- WORK REQUIRED
Pictures are to be omitted; everything else in the data must be transcribed exactly.
'''
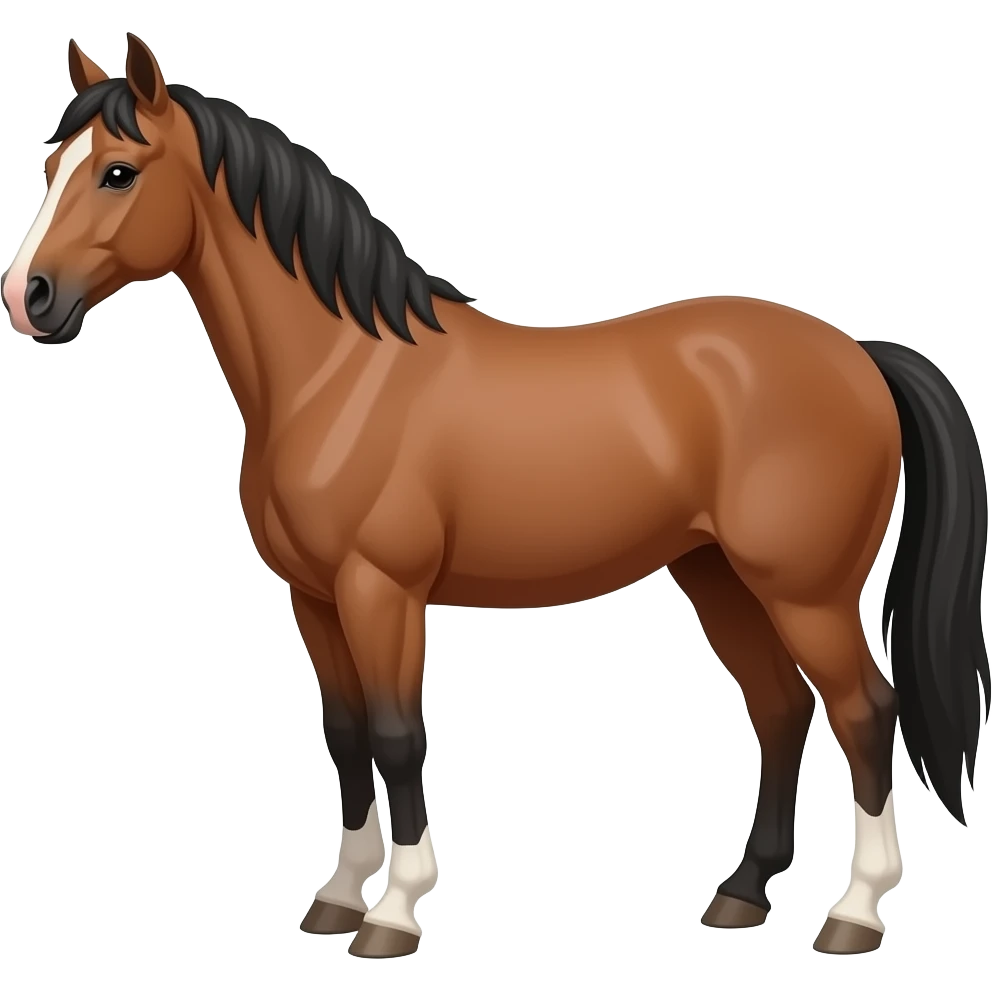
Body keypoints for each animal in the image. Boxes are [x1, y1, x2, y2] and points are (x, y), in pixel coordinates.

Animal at [3, 33, 988, 960]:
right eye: (53, 168)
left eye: (119, 172)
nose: (28, 297)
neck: (339, 374)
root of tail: (858, 353)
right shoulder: (314, 597)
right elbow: (346, 734)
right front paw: (336, 897)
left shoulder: (381, 590)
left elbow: (398, 736)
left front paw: (394, 914)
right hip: (719, 576)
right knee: (781, 709)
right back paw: (742, 896)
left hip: (805, 592)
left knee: (865, 713)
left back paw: (853, 913)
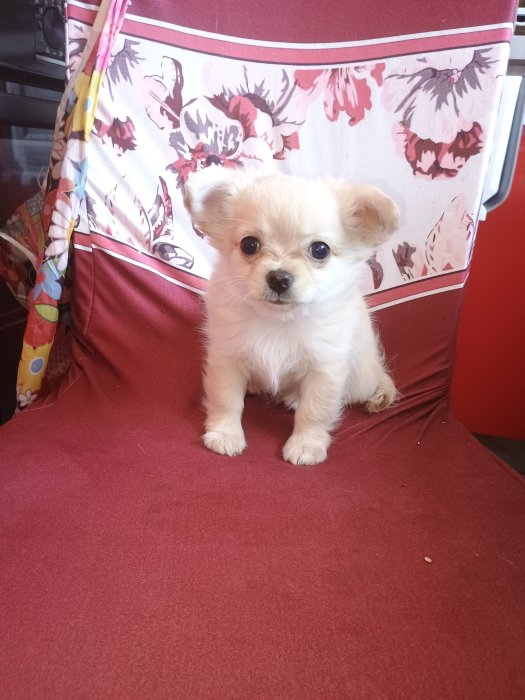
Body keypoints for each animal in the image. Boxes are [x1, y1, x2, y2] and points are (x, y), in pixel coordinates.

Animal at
'''
- SOLUTION
Body keypoints for each animal in the image. Boxes are [x1, y1, x2, y2] and points are (x, y), in pixel coordinates.

Animal at [3, 33, 988, 960]:
right eye: (53, 168)
left eye: (119, 172)
nose: (28, 297)
neck: (339, 374)
root of tail: (858, 353)
right shoulder: (314, 597)
right elbow: (346, 734)
right front paw: (336, 897)
left shoulder: (381, 590)
left elbow: (398, 736)
left front paw: (394, 914)
right hip: (719, 576)
right knee: (781, 709)
right back paw: (742, 896)
left hip: (805, 592)
left knee: (865, 713)
left back paw: (853, 913)
Body keypoints for each animal in the image. Boxes are [x1, y1, x2, y2] and points are (x, y), in pixel coordinates.

Animal at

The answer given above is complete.